NRSC spokesman Brian Walsh declined to comment on specific state primaries and said the group’s primary goal is to defeat Democrats this fall.

“Any campaign operative who puts full faith in straw polls is going to have a short career in politics,” he told me. Case in point, Ron Paul won the CPAC presidential straw poll last month (and numerous polls in 2008) but is highly unlikely to be the Republican nominee in 2012.

In recent weeks the GOP has embraced the challenges, with speakers at the Tea Party Nation convention and the Conservative Political Action Conference lauding competitive primaries and saying it’s okay if incumbents get the boot. The Club for Growth says they want to defeat Sen. Bob Bennett, who faces Republican challengers this month in Utah.

Red State’s Erick Erickson is helping DeMint’s Conservatives Fund. Last night Erickson took to his Twitter feed to say the Bennett race is a warning to another GOPer not up for reelection until 2014.

“Another reason to beat Bob Bennett: send Lindsey Graham a credible message that he is next,” wrote Erickson, whose motto is “We fight the left and clean up the right.”

The NRSC’s Walsh said Democrats have plenty of “very real problems within their own party.”

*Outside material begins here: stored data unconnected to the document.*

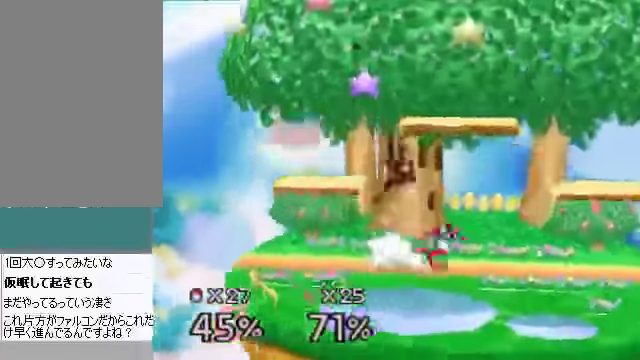
{"buttons": [], "left_stick": "right", "events": [[235, "left_stick", "center"], [335, "C_DOWN", "down"], [402, "A", "down"], [436, "C_DOWN", "up"], [436, "left_stick", "right"], [502, "A", "up"]]}
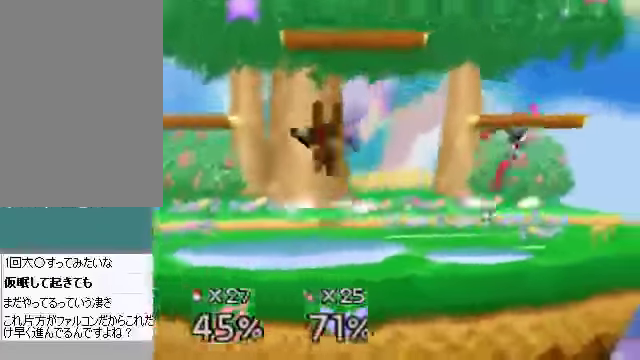
{"buttons": [], "left_stick": "right", "events": [[134, "left_stick", "left"], [335, "left_stick", "right"]]}
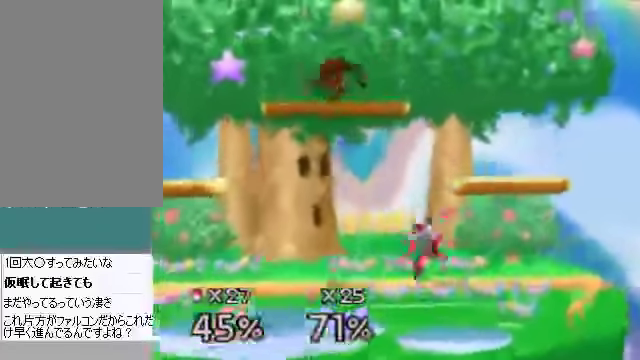
{"buttons": [], "left_stick": "right", "events": [[100, "left_stick", "left"], [368, "left_stick", "right"]]}
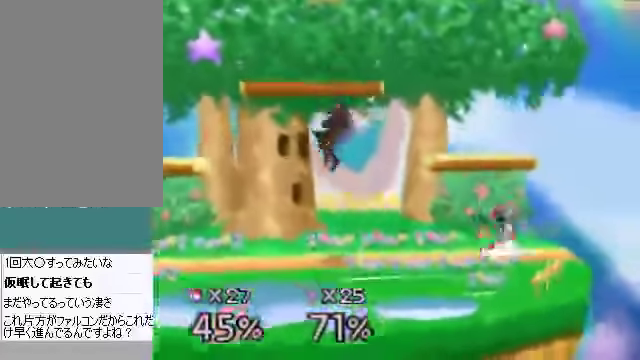
{"buttons": [], "left_stick": "down", "events": [[33, "A", "down"], [134, "A", "up"], [301, "left_stick", "center"], [402, "C_DOWN", "down"], [402, "left_stick", "down"], [468, "A", "down"], [468, "C_DOWN", "up"], [502, "A", "up"]]}
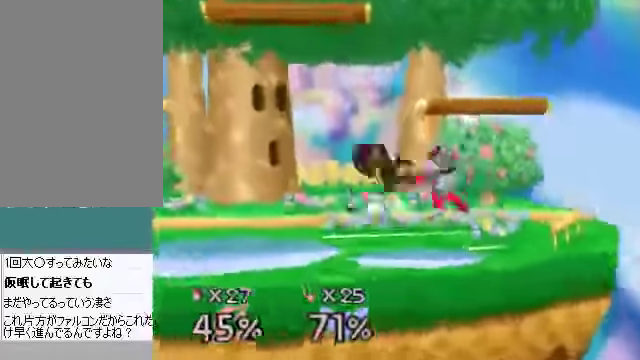
{"buttons": [], "left_stick": "right", "events": [[67, "left_stick", "center"], [435, "left_stick", "right"]]}
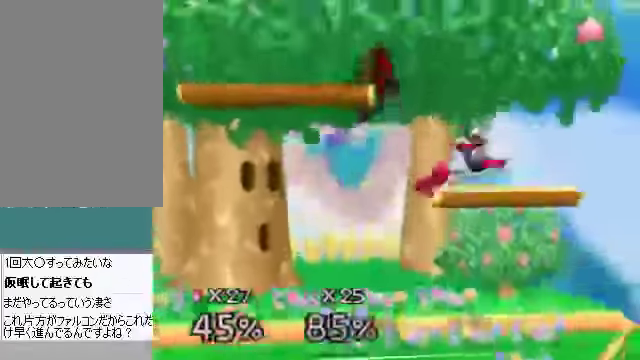
{"buttons": [], "left_stick": "right", "events": [[134, "left_stick", "up-right"], [234, "left_stick", "down-right"], [335, "left_stick", "center"], [469, "left_stick", "right"]]}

“If this is a narrative Democrats want to push than I look forward to hearing Arlen Specter’s reaction to that considering his big loss to Joe Sestak at last year’s Netroots Nation conference in Pittsburgh,” Walsh told me. “[W]hile Democrats try to distract folks by talking about GOP primaries, the reality is that they’re not only losing in at least 6 seats currently held by Democrat Senators, but three of their incumbents are facing very serious primary challenges.”